=== ABOUT THIS EXERCISE ===
Only lines with the string "desejos" are wanted. Pull them out of the data.
····················
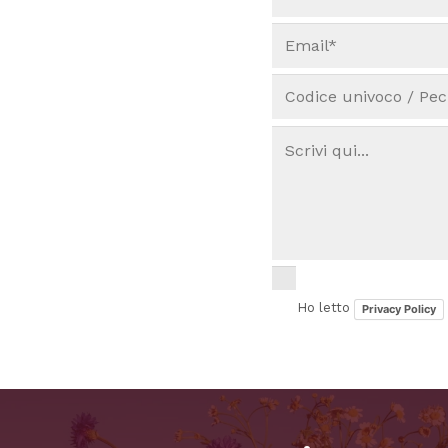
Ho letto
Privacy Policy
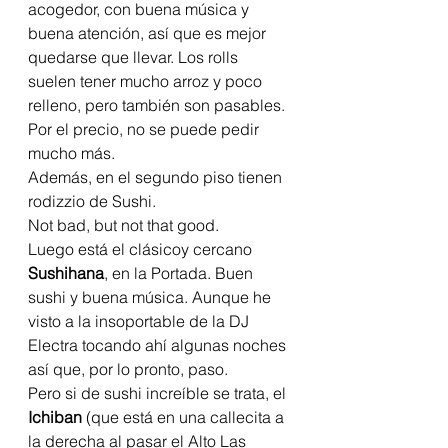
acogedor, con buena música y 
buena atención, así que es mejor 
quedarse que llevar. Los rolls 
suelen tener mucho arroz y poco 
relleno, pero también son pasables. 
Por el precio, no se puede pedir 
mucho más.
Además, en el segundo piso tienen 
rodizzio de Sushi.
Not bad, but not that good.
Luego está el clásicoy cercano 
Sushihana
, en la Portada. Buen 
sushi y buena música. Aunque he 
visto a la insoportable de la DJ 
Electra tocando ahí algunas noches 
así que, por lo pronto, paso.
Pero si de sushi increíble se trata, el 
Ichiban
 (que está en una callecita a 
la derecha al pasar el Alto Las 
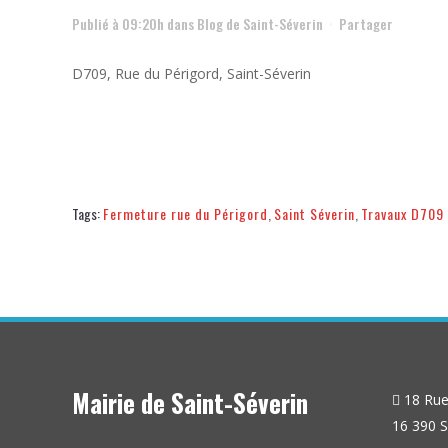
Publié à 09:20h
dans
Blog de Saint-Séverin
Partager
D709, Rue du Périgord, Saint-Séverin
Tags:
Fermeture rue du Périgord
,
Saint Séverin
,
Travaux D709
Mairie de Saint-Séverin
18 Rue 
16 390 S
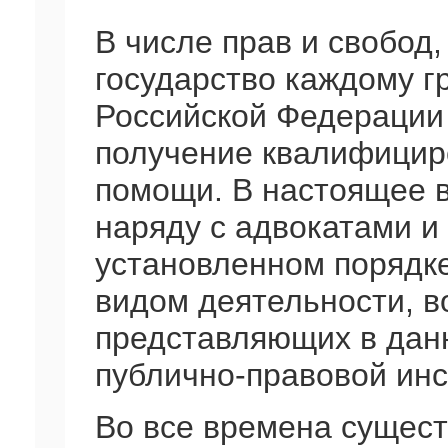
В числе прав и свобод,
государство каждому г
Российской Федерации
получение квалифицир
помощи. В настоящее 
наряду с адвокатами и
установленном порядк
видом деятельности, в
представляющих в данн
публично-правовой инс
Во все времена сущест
····················
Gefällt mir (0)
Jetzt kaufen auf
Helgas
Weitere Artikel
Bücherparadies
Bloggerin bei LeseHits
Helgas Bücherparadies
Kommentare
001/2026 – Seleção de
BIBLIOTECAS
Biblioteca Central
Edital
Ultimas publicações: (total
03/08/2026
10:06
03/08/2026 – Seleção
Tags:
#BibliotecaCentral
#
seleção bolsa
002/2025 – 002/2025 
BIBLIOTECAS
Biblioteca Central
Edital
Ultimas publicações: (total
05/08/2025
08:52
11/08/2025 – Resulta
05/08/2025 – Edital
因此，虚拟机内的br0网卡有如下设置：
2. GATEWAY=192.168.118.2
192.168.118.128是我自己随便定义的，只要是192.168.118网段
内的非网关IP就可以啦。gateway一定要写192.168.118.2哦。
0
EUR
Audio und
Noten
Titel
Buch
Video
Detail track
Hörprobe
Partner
····················
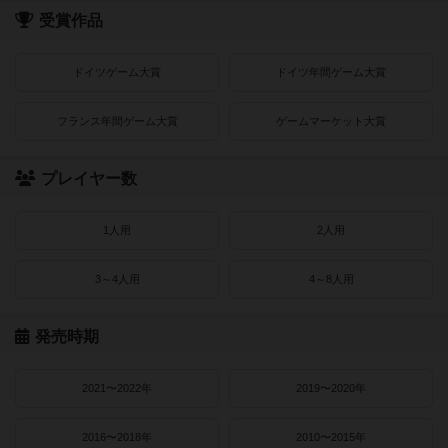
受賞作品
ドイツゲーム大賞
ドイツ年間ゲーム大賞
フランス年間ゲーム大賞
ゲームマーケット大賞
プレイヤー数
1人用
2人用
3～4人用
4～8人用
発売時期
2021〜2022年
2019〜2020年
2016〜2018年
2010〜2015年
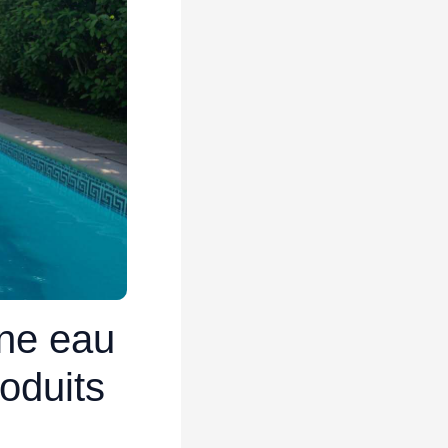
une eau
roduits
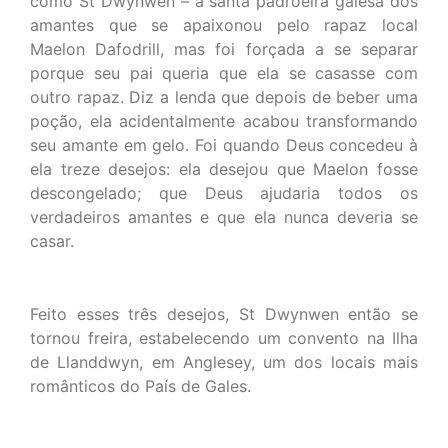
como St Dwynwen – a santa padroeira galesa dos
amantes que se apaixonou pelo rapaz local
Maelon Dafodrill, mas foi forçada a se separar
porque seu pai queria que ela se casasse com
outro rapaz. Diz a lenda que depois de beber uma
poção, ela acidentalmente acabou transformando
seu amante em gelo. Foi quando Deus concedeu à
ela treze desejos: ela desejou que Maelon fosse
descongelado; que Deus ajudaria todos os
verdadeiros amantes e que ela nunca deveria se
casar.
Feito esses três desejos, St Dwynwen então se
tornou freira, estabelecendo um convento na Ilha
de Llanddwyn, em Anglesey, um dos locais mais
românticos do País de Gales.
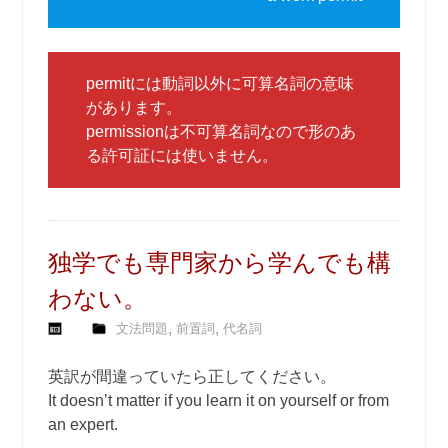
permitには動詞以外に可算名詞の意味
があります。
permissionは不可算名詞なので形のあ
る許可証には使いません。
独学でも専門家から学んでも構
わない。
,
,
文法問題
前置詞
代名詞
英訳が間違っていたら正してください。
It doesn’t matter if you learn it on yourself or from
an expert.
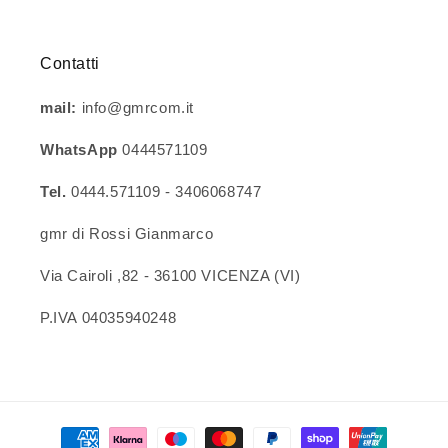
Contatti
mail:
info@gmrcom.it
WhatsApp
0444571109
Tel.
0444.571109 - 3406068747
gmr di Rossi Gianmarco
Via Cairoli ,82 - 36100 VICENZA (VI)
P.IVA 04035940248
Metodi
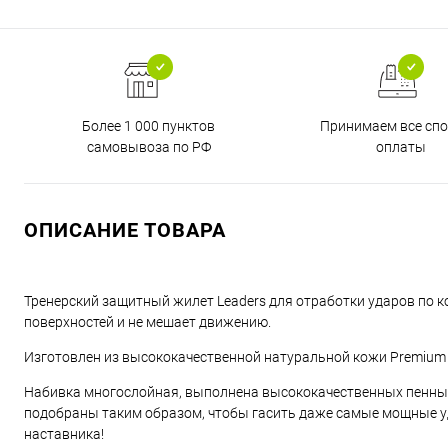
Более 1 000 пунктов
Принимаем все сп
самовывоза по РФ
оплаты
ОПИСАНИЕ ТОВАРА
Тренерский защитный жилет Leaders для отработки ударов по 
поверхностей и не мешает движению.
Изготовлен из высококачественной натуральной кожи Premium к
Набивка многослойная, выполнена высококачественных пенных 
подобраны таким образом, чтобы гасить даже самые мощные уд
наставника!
····················
=== FINAL ANSWER ===
ela treze desejos: ela desejou que Maelon fosse
Feito esses três desejos, St Dwynwen então se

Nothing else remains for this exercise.